Solving exponential equations using algebraic methods involves manipulating equations to isolate the variable. The goal is usually to simplify the equation such that the unknown variable is easy to extract. In this scenario:

• Equation Setup: Start by identifying the form of the exponential equation, as given by \(\left(1+\frac{0.065}{365}\right)^{365t}=4\).
• Use of Logarithms: We applied the natural logarithm to both sides to help remove the exponent, rearranging the terms algebraically.
• Isolating the Variable: The goal was to isolate \( t \) by dividing both sides by the constants and expressions not involving \( t \).
• Result: By following these steps, we obtain a clear expression for \( t \), \( t = \frac{\ln(4)}{365\ln\left(1+\frac{0.065}{365}\right)} \), showing the power of algebraic manipulation in finding solutions.

Algebraic solutions for exponential equations often require a good grasp of properties of exponents and logarithms, as these are frequently used steps in simplification.

Numerical Approximation

Once you have derived an expression for the variable, numerical approximation helps determine an actual numerical value.
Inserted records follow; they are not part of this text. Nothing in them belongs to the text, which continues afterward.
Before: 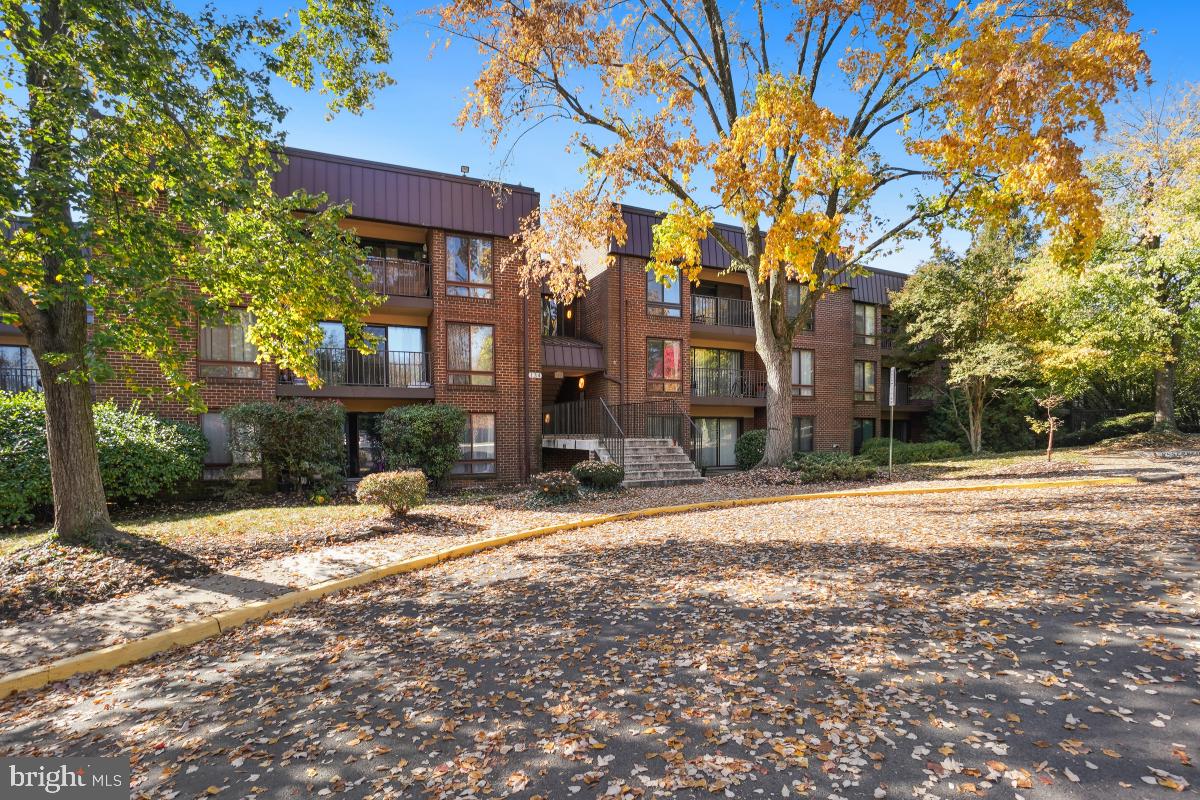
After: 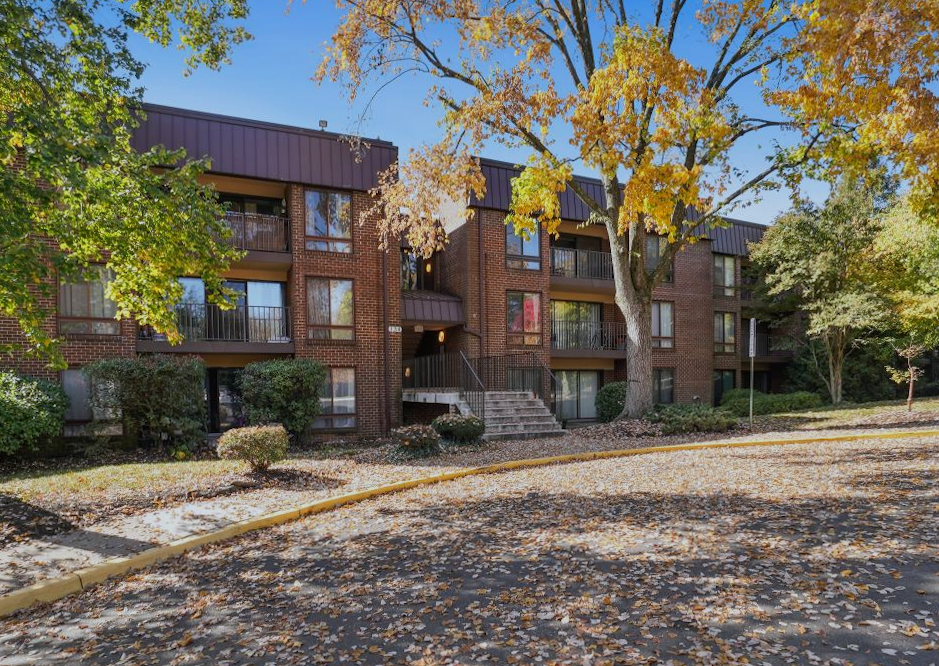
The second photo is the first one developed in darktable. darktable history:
white balance: red 0.967, blue 1.049
crop: left 11.225%, top 5.381%, right 9.565%, bottom 10.314%
exposure: exposure -0.492 EV, compensate highlight preservation false
rotate and perspective: rotation -0.45°, automatic cropping original format, crop left 0.008, crop right 0.992, crop top 0.012, crop bottom 0.988
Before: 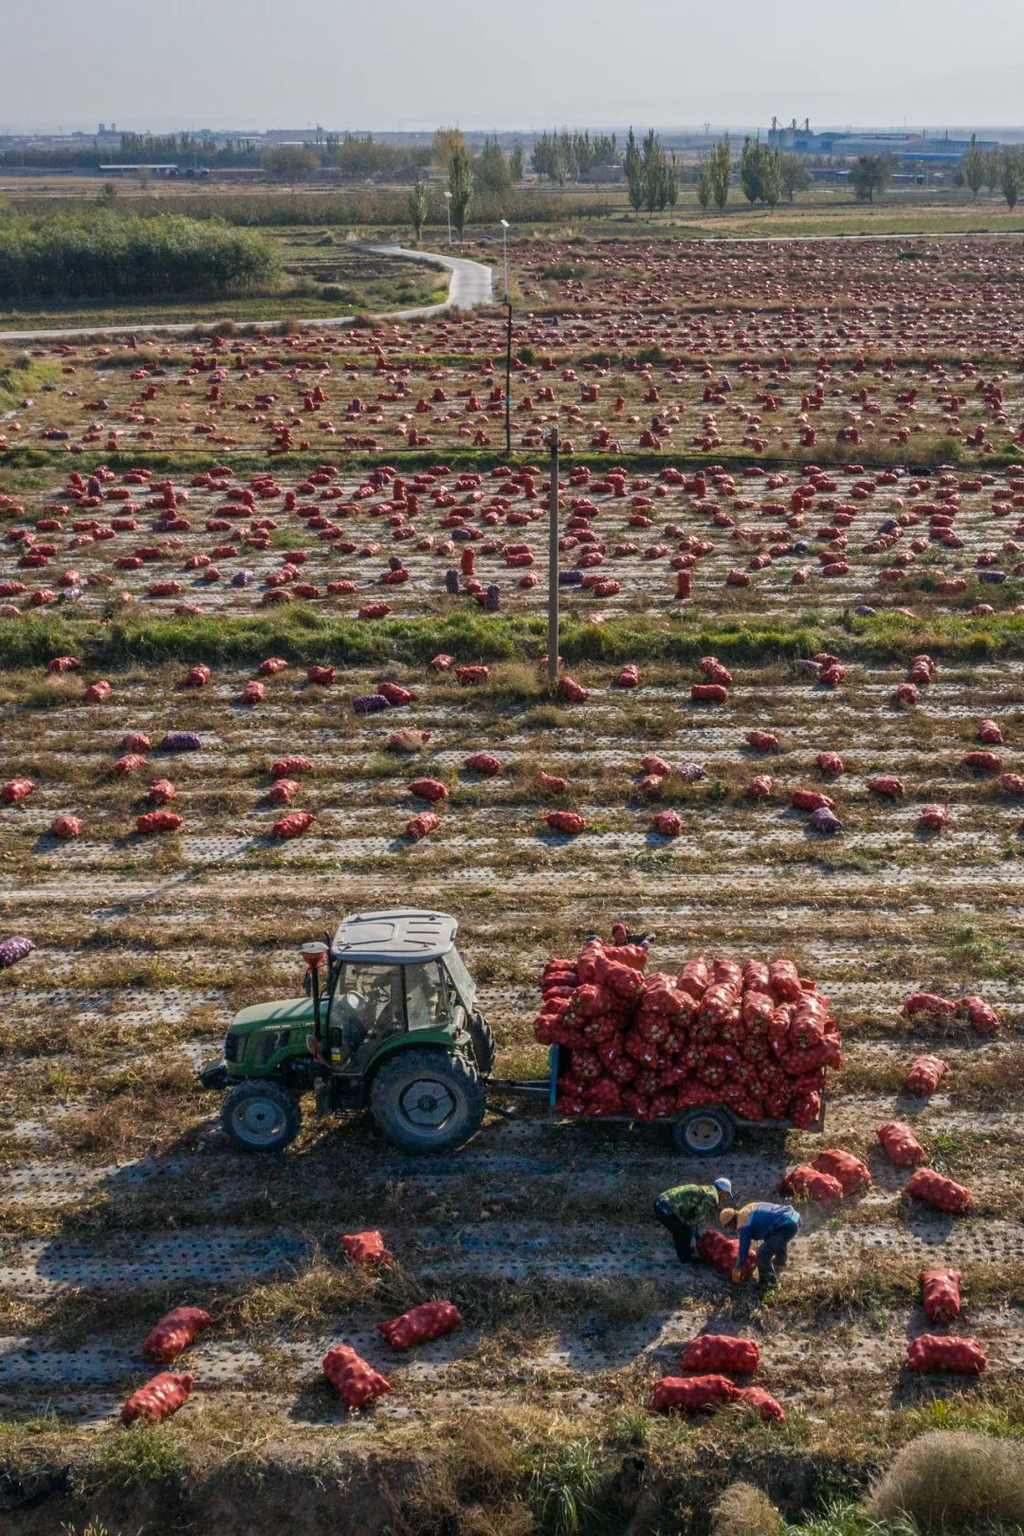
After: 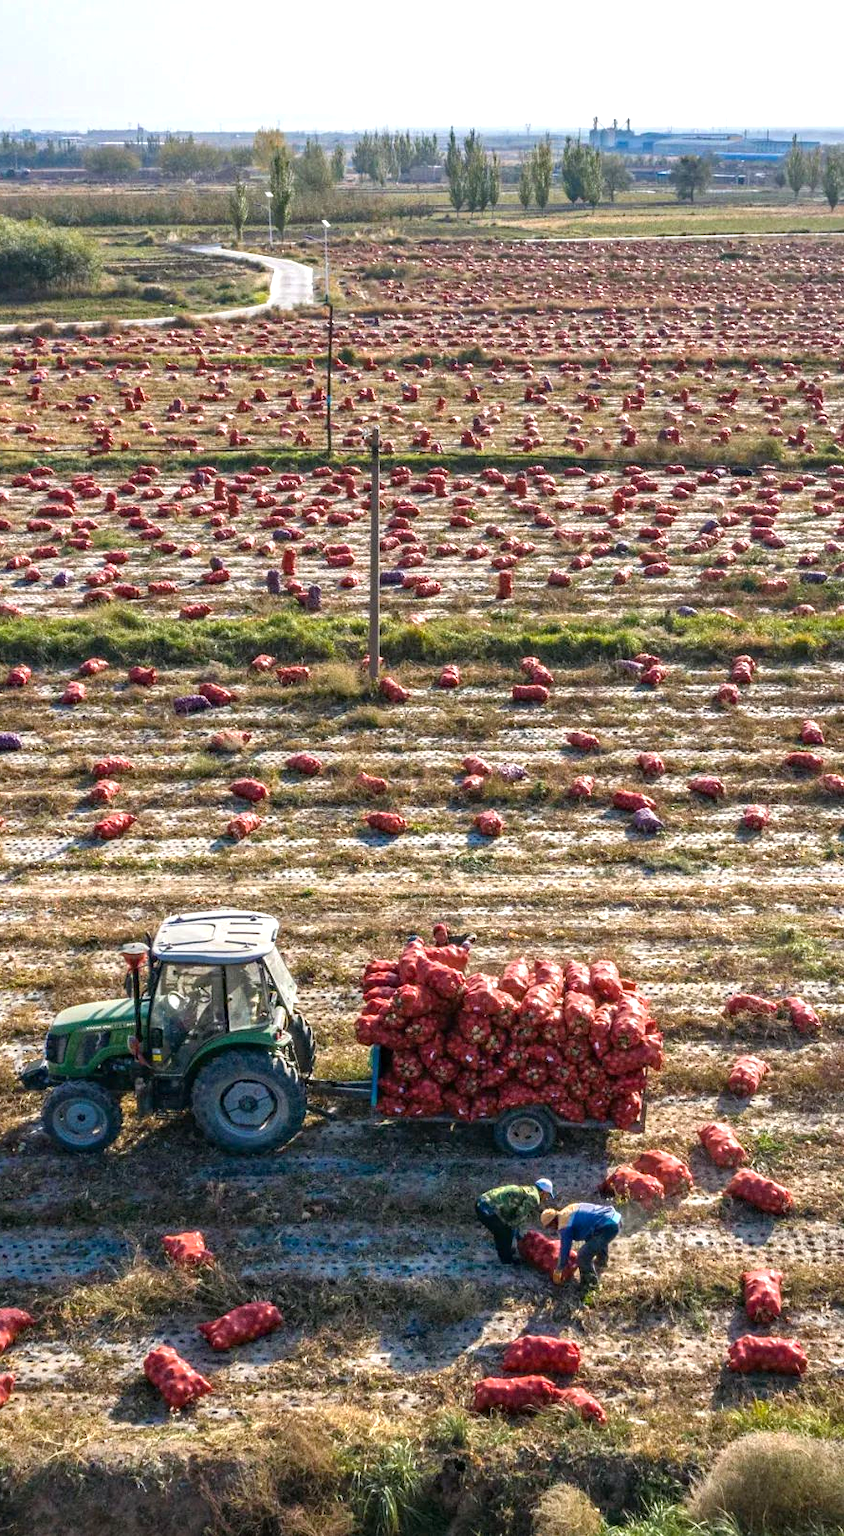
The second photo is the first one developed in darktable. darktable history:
crop: left 17.582%, bottom 0.031%
haze removal: compatibility mode true, adaptive false
exposure: black level correction 0, exposure 0.95 EV, compensate exposure bias true, compensate highlight preservation false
Numerical approximation is essential when an equation cannot be solved exactly or to make results more interpretable in real-world contexts. Here's how we tackled this:

• Calculator Use: Often, calculators or computational tools are used to obtain precise decimal approximations, as seen with \( t \approx 10.539 \).
• Why Approximation: Many solutions involve irrational numbers that can't be expressed exactly in decimal form, hence the need to approximate to a set number of decimal places.
• Precision: Approximating to three decimal places is common in applied mathematics as it provides a balance between precision and simplicity, especially in scientific measurements.
• Application: In cases involving exponential growth or decay, such as interest calculations as reflected in compounded interest problems, precise numerical approximations can significantly impact the final result.

Grasping numerical approximation is crucial for solving real-world problems where exact numbers might not be possible or practical, making it a key skill in fields ranging from finance to engineering.